Сугробы, плотно прибитые ветрами, отливали на тусклом солнце голубым переливным блеском. Они хрустели под ногами, словно спелое яблоко на зубах. Вокруг юрты стояли копны сена со снежными папахами на макушках. Возле одной из копен на разлатой старой березе Николай Петрович увидел подвешенное корыто и спросил Чердынцева, зачем оно попало туда.

— Это не корыто, — ответил Макар Иванович. — Это домовина[100] такая, а в ней покойник. Якуты, бывает, по старому обычаю своих хоронят, особливо когда христианское кладбище далеко.

Николай Петрович вздрогнул. Только сейчас он до конца осознал, что две недели подряд смерть безмолвно стояла у его изголовья.

— Завтра мы едем, — решительно сказал он.

Чердынцев всплеснул руками:

— Побойтесь бога, ваше благородие! Да вас еще и ноги-то не держат. И голова как у пьяного мотается.

— Не спорь, Иваныч. А доставай-ка тройку. Мне теперь едино — в санях ли, в юрте ли отлеживаться.

— Да где я так скоро лошадей возьму? Я ведь Нефеда отпустил, — пряча глаза, сказал Чердынцев. — У якутов кони-то куда как дороги. Вон у наших провожатых один околел, так они ему уши обрезали, чтоб хозяину показать: дескать, не продан конь, а издох по своей воле.

— Не заговаривай мне зубы, — перебил Николай Петрович. — Хитрец какой! Пойдем, я денег дам. И за ценою не стой. Заплати что просят.

— Как же, они эдак-то по миру вас пустят, — проворчал приказчик.

Наутро все же выехали. Николай Петрович лежал в кошеве[101] с сеном, обутый в теплые пимы и до подбородка укрытый волчьей дохой. Он то дремал, то обдумывал дела, которые ждали его в Петербурге.

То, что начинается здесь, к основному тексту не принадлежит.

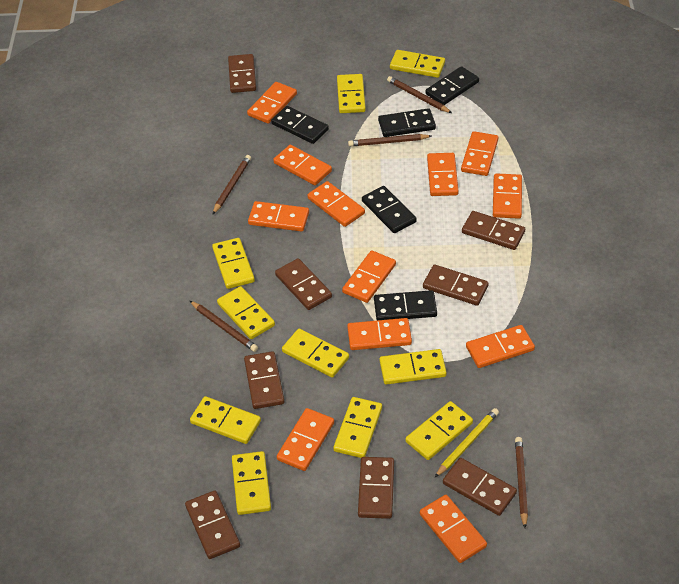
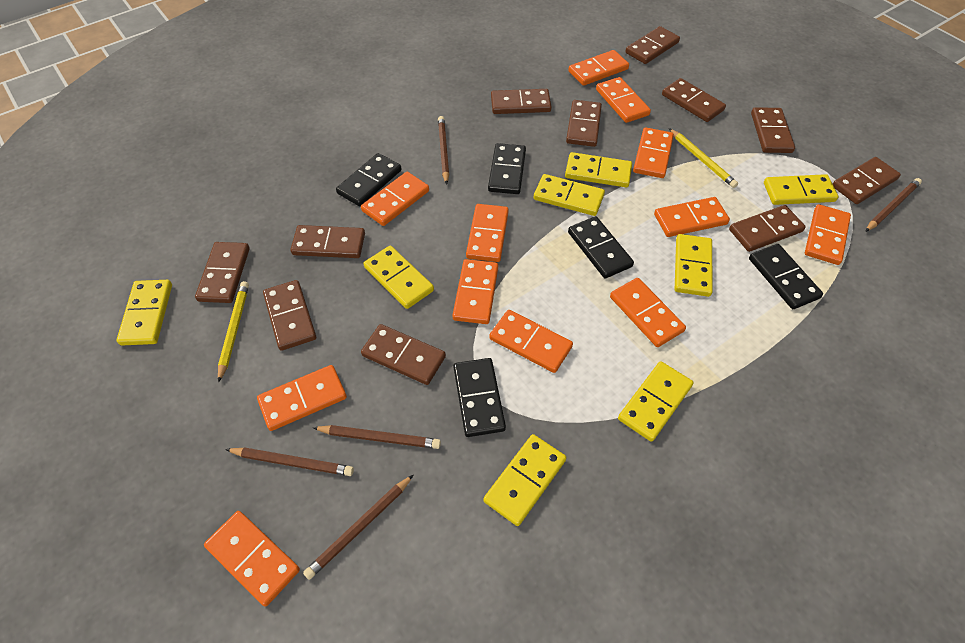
brown domino: 8 -> 11
yellow domino: 10 -> 8
yellow pencil: 1 -> 2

Предстоял разговор с царем. Как-то встретит он проект Резанова касательно Америки? Поддержит или просто отмахнется за недосугом? И каково нынешнее положение при дворе Николая Петровича Румянцева? Тот-то умен и все поймет с полуслова…

Через два дня завиднелись синие луковицы церквей. Это был Якутск, самый старинный из здешних городов. За полтораста лет своего существования он раз двадцать выгорал дотла и вновь отстраивался руками казаков. Отсюда пускались когда-то в неизведанные края удалые ватаги Семена Дежнева и Михаила Стадухина…

По раскатанной дороге переехали на левый берег Лены, заваленный штабелями бревен, и вот уже замелькали дома добротной русской работы, с кружевными свесями крыш, с шатровыми высокими крыльцами и с петухами на воротах.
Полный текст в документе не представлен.